Chaque année, plus de 300 normes sont édictées soit une par jour ouvré. En 2011, elles concernaient pour un tiers la revalorisation de la fonction publique territoriale et un autre tiers le social. Elles sont pour moitié des mesures réglementaires d’application de lois ou de directives européennes (50,5% en 2011). Pour limiter la production des normes et leurs coûts induits, Alain Lambert, en tant que Président de la CCEN, a proposé plusieurs pistes, parmi lesquelles l’introduction d’un principe d’adaptabilité des normes dans le droit administratif français, ou encore une production de normes selon le principe du prescripteur/payeur.
Sous ses allures de notaire de province, se cache un iconoclaste connu pour sa passion pour les nouvelles technologies. Twitter n’a plus aucun secret pour lui qui s’est fait remarquer quand il était au gouvernement pour avoir pris des photos de conseils de ministres. Ministre du budget dans le gouvernement de Jean Pierre RAFFARIN (2002-2004), ce partisan d’une stricte orthodoxie budgétaire a volontiers assumé son statut de « poil à gratter » de la majorité se targuant d’être le seul à lui tenir le langage de la vérité. Avant les nouvelles technologies, la vraie passion d’Alain Lambert, ce sont les finances publiques. En 2002, avec Didier MIGAUD, ils initient la Lolf, la loi organique relative aux lois de finances. La même année, il devient ministre du Budget et se retrouve face à un cauchemar, le déficit budgétaire.
De 2002 à 2004, il se bat « contre des moulins à vents » et huit ans plus tard, n’a rien perdu de son obsession pour la lutte contre les déficits. Sur les grands enjeux fiscaux du moment, Alain LAMBERT plaide pour la suppression conjuguée du bouclier fiscal et de l’ISF. Contrairement à plusieurs membres de l’UMP et du PS, favorables à une fusion de l’impôt sur le revenu avec la CSG, il y est farouchement opposé : « Cela aboutira à des pertes de ressources fiscales parce que ceux qui n’accepteront plus la progressivité de l’impôt social partiront. (…) Les impôts, ce n’est pas une question de morale mais de rendement. »
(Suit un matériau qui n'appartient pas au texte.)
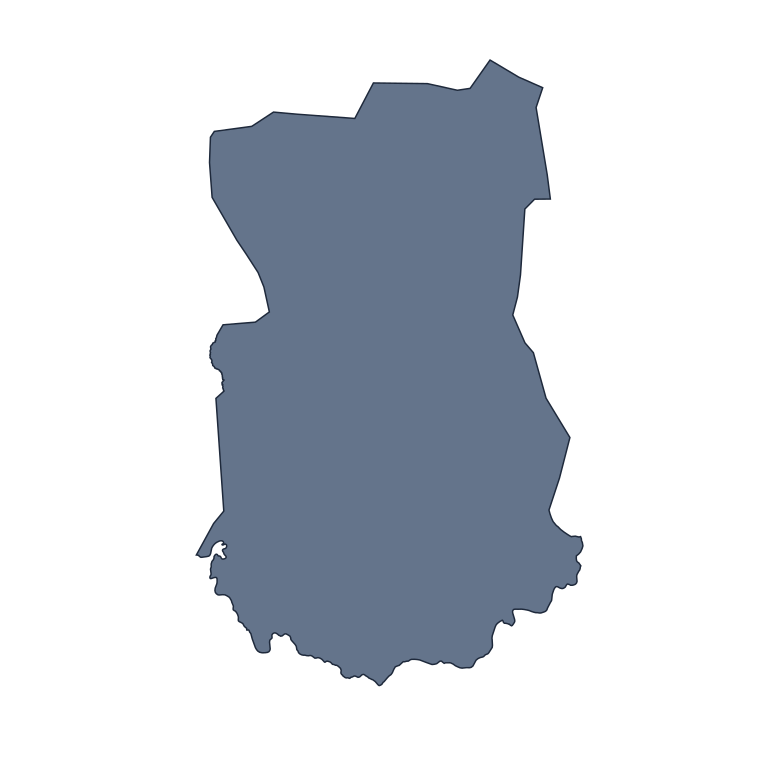 the district of To'morbulag, Hövsgöl, Mongolia, rotated 77°
{"feature_id": "93677404B25273038411096", "entity_name": "To'morbulag", "entity_type": "district", "adm_level": 2, "iso_a3": "MNG", "parent_name": "Mongolia", "parent_adm1": "Hövsgöl", "projection": "orthographic", "projection_center": [100.416, 49.267], "detail": "fine", "context": "isolated", "style": "filled", "palette": "slate", "viewbox_px": 768, "rotation_deg": 77, "n_neighbors": 0, "source": "geoboundaries", "source_scale": "gbopen_adm2", "svg_char_len": 6154}
<svg xmlns="http://www.w3.org/2000/svg" viewBox="0 0 768 768"><g transform="rotate(77 384 384)"><path d="M101.5,408.2L94.2,430.5L103.2,454.9L99.7,492.5L104.5,497.6L129.0,504.2L163.5,509.5L210.9,495.0L226.3,489.1L247.1,481.6L262.5,479.2L288.0,479.5L294.8,495.4L290.1,527.5L298.9,535.8L301.0,536.8L302.1,537.8L303.4,537.9L303.9,538.7L305.0,538.8L305.1,539.0L305.1,539.8L305.5,540.6L305.7,541.7L306.9,542.4L307.4,543.5L308.4,544.5L308.9,544.7L311.0,544.8L312.7,546.1L314.5,546.0L314.9,546.4L316.1,546.5L316.6,547.2L317.8,547.0L319.0,547.6L319.6,547.5L320.3,546.9L321.2,546.8L321.9,546.4L323.0,546.5L324.4,547.2L325.4,546.5L327.5,546.7L328.7,545.6L330.5,545.2L330.7,544.5L331.6,544.0L331.7,543.4L332.0,542.8L332.4,542.5L332.8,541.8L333.5,541.3L334.2,541.3L334.6,540.6L335.1,540.2L336.1,540.2L336.9,539.5L337.7,539.9L338.4,539.6L339.3,539.7L339.9,539.6L340.7,540.0L341.5,539.8L342.3,540.1L342.9,539.9L343.4,540.1L343.9,539.1L344.3,539.1L344.8,540.0L345.2,540.2L346.0,541.5L347.0,541.6L347.5,541.9L347.8,541.4L348.2,541.2L348.9,541.8L349.9,541.4L351.6,542.1L352.3,541.7L353.5,541.9L354.0,541.6L354.9,541.5L360.2,551.0L471.8,568.7L481.6,581.4L508.4,605.3L508.8,604.2L509.1,603.5L511.3,601.9L511.7,601.3L511.9,600.0L512.3,595.5L512.3,593.7L512.0,592.7L511.4,592.0L510.2,591.1L505.2,588.8L503.8,587.6L502.2,585.7L501.3,584.2L500.6,582.5L500.0,579.7L500.0,578.5L500.4,577.1L501.1,576.3L501.8,576.0L503.0,576.0L503.3,576.4L503.8,577.9L504.4,577.8L504.6,577.4L504.6,576.5L504.3,575.3L504.3,574.6L504.8,574.0L505.3,573.7L506.1,573.7L507.1,573.9L507.8,574.4L508.4,575.1L508.6,575.7L508.7,577.5L508.9,578.1L509.2,578.5L509.7,578.8L510.6,578.8L511.8,578.3L514.1,578.0L516.1,576.8L517.0,576.7L517.6,576.9L518.0,577.4L518.4,578.4L518.4,579.9L518.2,580.8L517.8,581.3L517.0,581.7L515.7,582.0L515.1,582.3L514.6,583.0L514.2,584.2L512.7,584.8L512.2,585.4L512.1,586.1L512.6,587.1L513.3,587.9L514.3,588.6L515.1,588.7L515.9,589.1L517.2,590.2L518.1,591.5L520.5,592.9L523.4,593.5L524.6,594.3L525.4,594.7L530.3,595.2L531.1,595.6L532.0,596.5L533.0,597.1L533.9,597.2L534.4,597.0L534.7,596.4L534.4,593.2L534.5,591.8L534.8,591.0L535.5,590.6L536.4,590.5L539.5,591.2L541.0,591.8L544.9,594.4L547.2,595.2L549.1,595.2L550.7,594.5L552.1,593.2L552.5,592.1L553.0,588.5L553.7,586.3L555.2,584.5L556.8,582.9L557.9,582.3L560.9,581.4L562.3,581.4L566.5,580.7L568.8,581.5L570.0,581.7L571.1,580.9L572.0,579.8L574.1,578.9L575.7,578.5L577.7,578.3L578.8,578.4L581.2,579.1L582.1,579.1L583.1,578.4L583.9,577.3L585.6,575.5L588.8,574.6L591.2,572.8L592.8,573.1L593.0,572.7L593.1,571.6L593.3,571.2L593.9,570.9L595.5,570.7L597.2,569.9L602.8,569.7L612.0,568.6L614.2,567.9L615.9,567.0L617.4,565.5L618.5,563.2L619.1,560.2L619.3,557.8L618.9,556.3L617.9,555.2L616.6,554.5L609.8,553.6L608.2,553.0L607.6,552.5L606.8,550.9L606.2,550.2L603.4,549.7L602.6,549.0L602.0,547.9L601.9,546.6L602.3,545.5L603.6,544.1L605.2,543.0L605.6,542.3L606.5,541.4L606.5,539.8L605.3,537.4L605.3,536.1L605.5,535.5L607.2,533.6L608.6,532.3L610.6,532.0L611.3,532.2L612.3,532.1L613.6,531.5L617.6,529.3L619.1,528.7L620.3,528.5L623.3,528.7L624.8,527.9L626.6,527.7L628.2,526.6L629.4,525.1L630.1,523.6L630.4,522.1L631.2,520.6L631.8,518.8L631.9,517.0L632.3,516.0L633.1,515.1L635.5,513.1L635.8,512.0L635.7,510.5L635.9,509.5L636.7,508.1L638.2,506.5L639.5,505.7L641.5,504.6L641.8,504.1L641.3,502.7L641.2,501.9L641.6,500.9L642.7,499.1L643.5,498.4L645.5,497.3L646.1,495.8L647.1,494.6L647.4,493.4L648.7,492.1L651.2,490.4L653.2,490.1L655.9,491.0L656.9,490.8L657.7,490.5L658.3,489.9L659.2,489.7L661.3,487.9L661.9,486.9L662.0,485.7L662.4,484.8L663.0,484.0L662.9,483.0L662.4,482.4L662.3,480.5L661.9,479.2L661.9,478.4L662.3,477.4L663.9,475.4L664.0,474.6L663.9,473.5L662.4,470.9L662.3,470.1L662.4,469.1L663.1,468.2L664.0,467.7L664.7,466.8L666.1,465.5L667.2,464.8L668.1,463.5L669.0,462.6L669.5,461.6L671.9,459.5L675.7,457.5L676.6,456.8L676.8,456.1L676.6,454.9L676.1,453.6L674.5,452.0L674.0,450.8L670.9,446.7L669.6,444.7L668.7,442.5L667.2,440.8L664.2,438.6L662.1,436.6L661.7,434.1L661.6,433.1L661.6,432.5L658.6,427.2L659.0,427.5L659.3,426.3L659.2,424.3L659.5,422.6L658.6,420.3L658.5,419.1L659.1,416.2L659.9,413.7L660.9,411.3L665.0,405.2L668.0,400.5L668.2,399.8L668.4,397.9L668.4,396.2L668.3,395.4L666.7,392.0L666.8,390.8L667.2,390.1L667.9,389.7L669.7,388.2L669.5,386.8L670.5,382.3L670.9,381.6L672.5,379.6L674.6,377.8L676.1,375.9L677.6,373.8L678.4,371.8L678.9,367.6L679.7,364.4L679.7,362.8L678.8,360.8L673.9,356.5L673.3,355.4L672.8,354.4L672.3,352.4L672.2,351.4L672.2,349.1L671.9,348.1L670.6,346.1L670.3,343.8L670.0,343.1L669.3,342.2L665.0,337.8L663.0,337.1L657.3,336.1L656.0,336.0L653.6,335.1L646.0,330.5L644.1,329.1L642.8,327.4L641.4,324.3L641.1,322.9L640.8,322.2L640.9,321.7L642.0,321.3L643.3,321.2L644.2,320.5L644.6,319.0L645.5,317.2L646.1,316.5L646.3,315.8L647.4,315.2L648.3,314.1L648.1,313.3L646.9,311.9L645.5,310.5L644.5,309.9L642.8,309.7L636.2,310.1L635.1,310.0L634.3,309.8L633.6,309.4L632.9,308.4L632.8,307.9L633.0,306.4L633.6,304.1L634.3,300.7L635.2,298.2L636.6,295.0L637.5,293.3L638.8,291.5L640.2,289.1L641.1,287.2L641.1,286.5L642.0,284.3L642.4,282.6L642.1,279.2L641.8,277.7L641.0,276.4L640.4,275.9L639.0,275.0L634.3,271.0L633.0,269.7L632.4,269.3L626.9,267.4L626.0,266.9L622.6,264.8L621.4,263.8L620.3,262.4L620.2,261.6L620.5,260.6L622.5,258.3L623.2,257.0L623.5,255.8L623.2,254.3L622.6,253.0L621.1,251.7L620.4,250.9L620.2,250.1L621.0,248.6L622.1,247.4L622.4,246.0L622.5,245.0L622.3,243.1L622.0,242.3L621.1,241.1L619.7,240.3L615.0,239.6L613.3,239.0L610.4,236.5L609.2,235.1L607.5,234.2L606.3,233.8L605.5,233.1L602.2,234.4L600.8,235.7L599.5,236.1L597.2,235.9L594.7,235.2L593.5,232.6L591.8,230.2L588.8,227.9L586.5,226.6L582.9,226.4L581.1,226.8L579.1,226.5L576.9,226.8L577.0,228.4L575.3,231.8L574.9,234.8L574.9,235.8L573.8,237.1L572.0,238.9L568.9,241.8L565.5,244.6L562.2,246.6L560.7,247.9L556.1,250.2L552.2,251.0L547.7,251.5L543.9,251.6L515.2,234.2L478.0,214.9L434.3,229.3L387.1,231.4L375.6,237.4L345.7,243.0L329.3,234.4L308.5,226.5L245.2,207.4L237.8,195.7L241.2,180.3L217.0,177.9L148.8,173.6L131.0,162.7L115.3,183.7L92.2,207.8L115.3,233.6L114.3,246.4L101.1,274.1L88.3,326.6L118.7,352.7L101.5,408.2Z" fill="#64748b" stroke="#1e293b" stroke-width="1.5"/></g></svg>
Concernant les niches fiscales, un marronnier tant du gouvernement que de la presse, le président du Conseil général de l’Orne propose des niches à durées déterminées lorsqu’elles ont une justification économique, et leur suppression dans le cas contraire. Son nom a circulé pour la tête de la Cour des comptes. C’est finalement le socialiste Didier MIGAUD, avec qui il a créé la LOLF (loi organique relative aux lois de finances), le dispositif budgétaire qui a pour but de fixer des objectifs à l’action de l’État, qui a été nommé et qui est devenu le gardien de « l’orthodoxie » des comptes de la nation. Alain LAMBERT n’a pas hésité à quitter le Sénat pour l’y rejoindre. Pour lui, Médiateur, c’est un autre combat qui l’attend. A coup sûr pas plus aisé.